THERE'S NOTHING SUBTLE about The Big Short. Director Adam McKay (Anchorman) uses every trick in the Martin Scorsese handbook—freeze-frame, montage, fourth-wall-breaking narration—to tell the true story of a few investors who predicted the catastrophic financial crisis of 2008. Christian Bale, not exactly a low-key performer to begin with, is given Asperger's, a stutter, and a glass eye; Steve Carell's grieving money manager can't help but speak his mind; and Ryan Gosling is apparently the biggest sleaze in finance—an industry already oozing sleaze out of its finely tailored seams. These guys, among others, foresaw the burst of the housing bubble and invested against it—hoping to profit on Wall Street's unrepentant greed.

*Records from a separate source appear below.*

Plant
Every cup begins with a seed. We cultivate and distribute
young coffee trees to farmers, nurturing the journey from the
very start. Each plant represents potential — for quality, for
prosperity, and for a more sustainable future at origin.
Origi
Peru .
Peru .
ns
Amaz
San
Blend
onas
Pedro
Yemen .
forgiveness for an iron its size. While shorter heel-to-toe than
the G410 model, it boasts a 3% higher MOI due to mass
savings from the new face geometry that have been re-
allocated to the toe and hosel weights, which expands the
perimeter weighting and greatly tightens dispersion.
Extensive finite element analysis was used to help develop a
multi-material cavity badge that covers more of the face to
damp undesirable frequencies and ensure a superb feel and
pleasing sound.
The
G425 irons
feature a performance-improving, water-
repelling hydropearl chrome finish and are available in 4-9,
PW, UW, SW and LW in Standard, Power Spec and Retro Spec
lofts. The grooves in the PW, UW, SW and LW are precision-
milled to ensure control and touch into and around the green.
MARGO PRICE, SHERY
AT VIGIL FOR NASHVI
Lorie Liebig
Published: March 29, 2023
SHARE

You can tell McKay is furious about what happened back in 2008, when investment firms like Bear Stearns and Lehman Brothers bled the public dry, and then went belly up. The screen almost quivers with rage during The Big Short's back half, but before that, it's a smart, addictive thrill to watch the characters discover just how fraudulent the system is. If McKay's kitchen-sink techniques aren't inventive, they're certainly playful: At multiple points, the movie stops in its tracks to explain intricacies of finance to the audience through the means of inspired cameos: Anthony Bourdain, Selena Gomez, and Margot Robbie in a bubble bath.

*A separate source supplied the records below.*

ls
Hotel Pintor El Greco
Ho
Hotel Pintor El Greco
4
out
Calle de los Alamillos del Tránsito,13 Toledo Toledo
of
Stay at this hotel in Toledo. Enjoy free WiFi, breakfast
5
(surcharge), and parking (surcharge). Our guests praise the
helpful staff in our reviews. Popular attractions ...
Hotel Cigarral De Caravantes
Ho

While The Big Short has all the nuance of a sledgehammer, it's a passionate, provoking film—and a very, very funny one. Gosling, in maybe his best performance ever, is scathing and hilarious, and the supporting cast is fantastic across the board. Sure, the movie almost unflinchingly fails the Bechdel test, and many of its main characters never actually share screentime. But McKay's mixture of comedy and outrage is entertaining and infuriating—you'll find yourself laughing at the tackiness of Wall Street's avarice, before you're sickeningly reminded of what it got away with.